I was doing homework for my probability class and actually have the answer to one of the problems I'm working on. However, I don't quite understand a step of the solution. Could anyone help me out?

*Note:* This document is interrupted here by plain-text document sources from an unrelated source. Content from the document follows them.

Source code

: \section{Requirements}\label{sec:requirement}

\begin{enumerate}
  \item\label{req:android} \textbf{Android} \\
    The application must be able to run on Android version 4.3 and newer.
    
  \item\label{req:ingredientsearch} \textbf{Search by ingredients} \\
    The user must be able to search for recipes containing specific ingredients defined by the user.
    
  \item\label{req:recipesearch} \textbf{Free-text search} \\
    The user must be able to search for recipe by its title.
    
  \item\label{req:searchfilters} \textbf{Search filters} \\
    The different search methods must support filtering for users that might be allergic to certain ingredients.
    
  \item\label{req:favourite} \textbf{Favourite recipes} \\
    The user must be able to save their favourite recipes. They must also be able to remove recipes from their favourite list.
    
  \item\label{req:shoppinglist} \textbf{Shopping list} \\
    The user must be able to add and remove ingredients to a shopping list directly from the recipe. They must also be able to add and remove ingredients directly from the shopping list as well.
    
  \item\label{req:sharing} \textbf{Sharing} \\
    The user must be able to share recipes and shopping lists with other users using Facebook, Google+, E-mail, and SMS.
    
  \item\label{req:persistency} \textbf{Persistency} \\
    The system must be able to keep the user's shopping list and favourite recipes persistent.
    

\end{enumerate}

The question is in the title, where $X$ is a binomial random variable with parameters $n$ and $p$, and the solution is as follows:
$E[\frac{1}{X+1}] = \sum\limits_{k=0}^{n} \frac{1}{k+1} {{n}\choose{k}} p^k (1-p)^{n-k}$
$= \sum\limits_{k=0}^{n} \frac{1}{k+1} \frac{n!}{k!(n-k)!} p^k (1-p)^{n-k}$
$= \sum\limits_{k=0}^{n} \frac{n!}{(k+1)!(n-k)!} p^k (1-p)^{n-k}$
$= \frac{1}{(n+1)p} \sum\limits_{k=0}^{n} \frac{(n+1)!}{(k+1)!(n-k)!} p^{k+1} (1-p)^{n-k}$
$= \frac{1}{(n+1)p} [\sum\limits_{j=0}^{n+1} \frac{(n+1)!}{(n-j+1)!j!} p^j (1-p)^{n-j+1} - (1-p)^{n+1}]$
$= \frac{1}{(n+1)p} [1 - (1-p)^{n+1}]$
In the second to the last step, I am having trouble figuring out where the "$- (1 - p)^{n+1}$" at the end of the summation comes from. Can anyone please explain this to me?
Thanks so much :)
When you do the change of indices $j=k+1$, to start at $j=0$ you need to add a term to the sum -- it starts at $j=1$ otherwise. The $-(1-p)^{n+1}$ is to cancel it: you add a term to the sum, and remove it outside.
$$ \sum_{j=1}^{n+1} \frac{(n+1)!}{(n-j+1)!j!} p^j (1-p)^{n-j+1} = \sum_{j=0}^{n+1} \frac{(n+1)!}{(n-j+1)!j!} p^j (1-p)^{n-j+1} - (1-p)^{n+1} $$